Winning parties to a civil lawsuit are known as judgment creditors. You would want to be that party if you were ever involved in civil litigation. But winning a judgment doesn’t necessarily translate into sunshine and roses. You have a lot working against you, including the judgment creditor’s worst enemy: bankruptcy.
Civil judgments are essentially decisions rendered in court regarding a civil lawsuit. A judgment determines which party wins and which one loses. Judgments almost always call for financial restitution as well, including the losing party having to pay the winning party’s legal expenses.
All of that is well and good. But what happens if the losing party, also known as the judgment debtor, doesn’t feel he can pay what he owes? His attorney might recommend declaring bankruptcy. If he does, and the bankruptcy is approved, that could mean the end of the creditor’s ability to collect.
Different Types of Bankruptcy
U.S. bankruptcy law allows for different types of bankruptcy. For the purposes of this post, we need only deal with two: chapter 7 and chapter 11. It is the chapter 7 bankruptcy that tends to worry judgment creditors. Why? Because a successful chapter 7 results in the legal discharge of debts.
Under a chapter 11 bankruptcy, the petitioner is asking the court for permission to reorganize so that all outstanding debts can eventually be paid. A chapter 7 bankruptcy filing recognizes that the debtor has no reasonable means of making payment nor is expected to have such means in the future.
There are only a small number of debts that cannot be discharged in a chapter 7 bankruptcy. They include:
- Child support and alimony payments
- Back taxes (federal, state, and local)
- Legal expenses (court-imposed fines, penalties, etc.)
- Mortgages on primary residences.
Just about anything else is up for grabs, including civil judgments. A court could discharge a civil judgment if it believes there is no possible way the debtor can pay the debt.
Collect as Quickly as Possible
The fact that civil judgments can be discharged via chapter 7 bankruptcy tells creditors some important things. First, it tells them to not waste any time in trying to collect. As soon as the judgment is rendered, the wheels should be set in motion. Even if the creditor must wait 30 days before beginning collection efforts, there are things that can be done during that time.
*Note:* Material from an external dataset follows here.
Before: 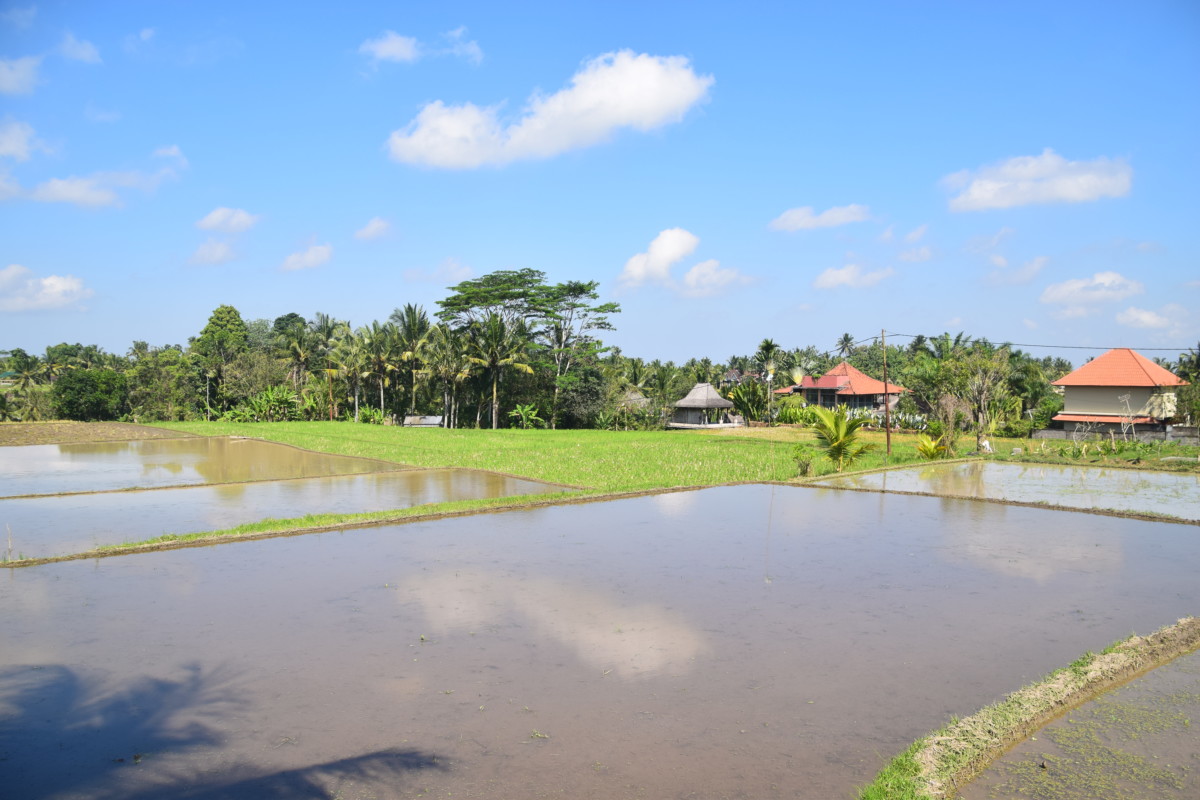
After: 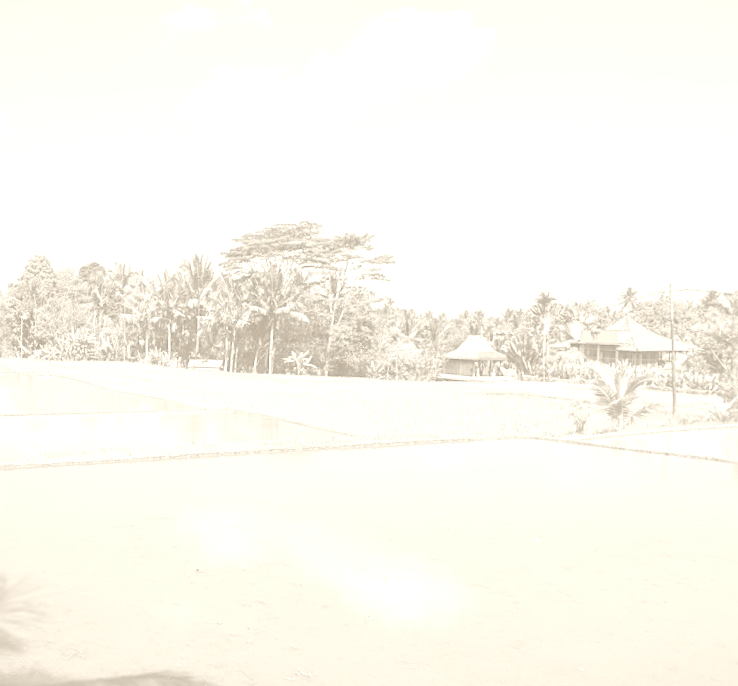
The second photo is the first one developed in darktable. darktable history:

Next, it tells the creditor to pay attention to any possible signs suggesting a bankruptcy is forthcoming. In such cases, it is often worthwhile to reach out with an offer to accept less. As the thinking goes, getting less than what is owed is better than getting nothing at all.
Finally, it tells creditors that their best shot at collecting is to turn the judgment over to an agency like Salt Lake City’s Judgment Collectors. Specialized collection agencies know how to use every legal tool to affect payment in a timely manner. They may not always succeed, but they have a greater chance of success than your typical creditor.
Lawyers Are of Little Help
Unfortunately, when it comes to civil judgments and bankruptcy, lawyers can be of little help. They can even be counterproductive. More than one attorney has recommended bankruptcy specifically to avoid paying the judgment in question. Whether or not it is ethical is a matter of debate. What is not debatable is that the judgment creditor is left out in the cold. That is not right. A civil judgment establishes a legally binding debt. It is a debt that ought to be paid one way or another.